Juan Ramón Koenig (1623 Mechelen - 19 July 1709 Lima, Peru) was a Peruvian scientist.

==Biography==
He was a priest and came to Peru in 1655 in the company of the viceroy, the Count of Alba de Aliste, who appointed him chaplain of the hospital of Espiritu Santo. Koenig taught various branches at the college of San Marcos, especially cosmography. By royal order he visited in 1672 the principal places of Peru to take observations of their latitude and longitude, for which purpose he had to construct for himself several mathematical instruments that were not to be obtained in Peru. In 1677 he was appointed successor of Francisco Lozano in the chair of mathematics and was also appointed royal cosmographer. In 1781 he engraved with his own hands a map of Peru on a silver plate, which was highly praised by the French geographer, Louis Feuillet. When the viceroy, the Duke of La Palata, resolved in 1682 to fortify the city of Lima, Koenig, together with Gen.
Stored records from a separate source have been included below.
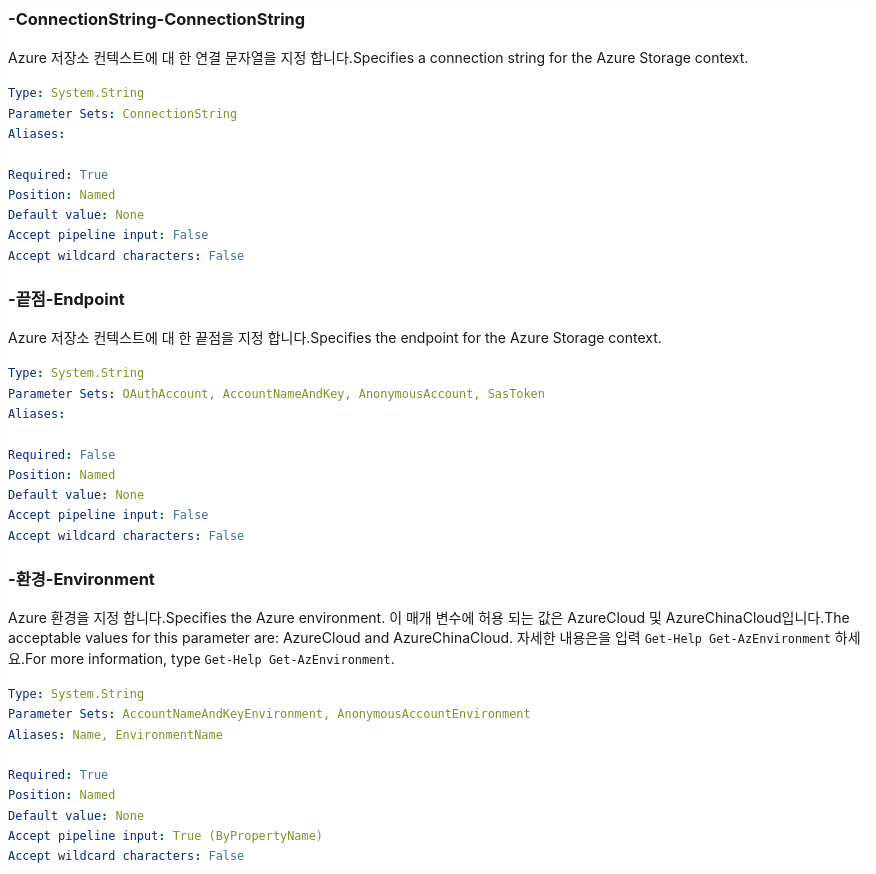 ### <span data-ttu-id="f51d2-153">-ConnectionString</span><span class="sxs-lookup"><span data-stu-id="f51d2-153">-ConnectionString</span></span>
<span data-ttu-id="f51d2-154">Azure 저장소 컨텍스트에 대 한 연결 문자열을 지정 합니다.</span><span class="sxs-lookup"><span data-stu-id="f51d2-154">Specifies a connection string for the Azure Storage context.</span></span>

```yaml
Type: System.String
Parameter Sets: ConnectionString
Aliases:

Required: True
Position: Named
Default value: None
Accept pipeline input: False
Accept wildcard characters: False
```

### <span data-ttu-id="f51d2-155">-끝점</span><span class="sxs-lookup"><span data-stu-id="f51d2-155">-Endpoint</span></span>
<span data-ttu-id="f51d2-156">Azure 저장소 컨텍스트에 대 한 끝점을 지정 합니다.</span><span class="sxs-lookup"><span data-stu-id="f51d2-156">Specifies the endpoint for the Azure Storage context.</span></span>

```yaml
Type: System.String
Parameter Sets: OAuthAccount, AccountNameAndKey, AnonymousAccount, SasToken
Aliases:

Required: False
Position: Named
Default value: None
Accept pipeline input: False
Accept wildcard characters: False
```

### <span data-ttu-id="f51d2-157">-환경</span><span class="sxs-lookup"><span data-stu-id="f51d2-157">-Environment</span></span>
<span data-ttu-id="f51d2-158">Azure 환경을 지정 합니다.</span><span class="sxs-lookup"><span data-stu-id="f51d2-158">Specifies the Azure environment.</span></span>
<span data-ttu-id="f51d2-159">이 매개 변수에 허용 되는 값은 AzureCloud 및 AzureChinaCloud입니다.</span><span class="sxs-lookup"><span data-stu-id="f51d2-159">The acceptable values for this parameter are: AzureCloud and AzureChinaCloud.</span></span>
<span data-ttu-id="f51d2-160">자세한 내용은을 입력 `Get-Help Get-AzEnvironment` 하세요.</span><span class="sxs-lookup"><span data-stu-id="f51d2-160">For more information, type `Get-Help Get-AzEnvironment`.</span></span>

```yaml
Type: System.String
Parameter Sets: AccountNameAndKeyEnvironment, AnonymousAccountEnvironment
Aliases: Name, EnvironmentName

Required: True
Position: Named
Default value: None
Accept pipeline input: True (ByPropertyName)
Accept wildcard characters: False
```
Venegas Osorio, formed the plan for the fortifications and directed their execution.

==Works==
Koenig wrote Problema de la duplicación del Cubo (Madrid, 1678), and from 1680 till 1708 published in Lima daily weather observations under the title of Conocimiento de los tiempos. During his last years he had accumulated much material for a geography of Peru, but, unfortunately, after his death a friend burned nearly all his papers to avoid making public his private matters, and thus the manuscript was lost.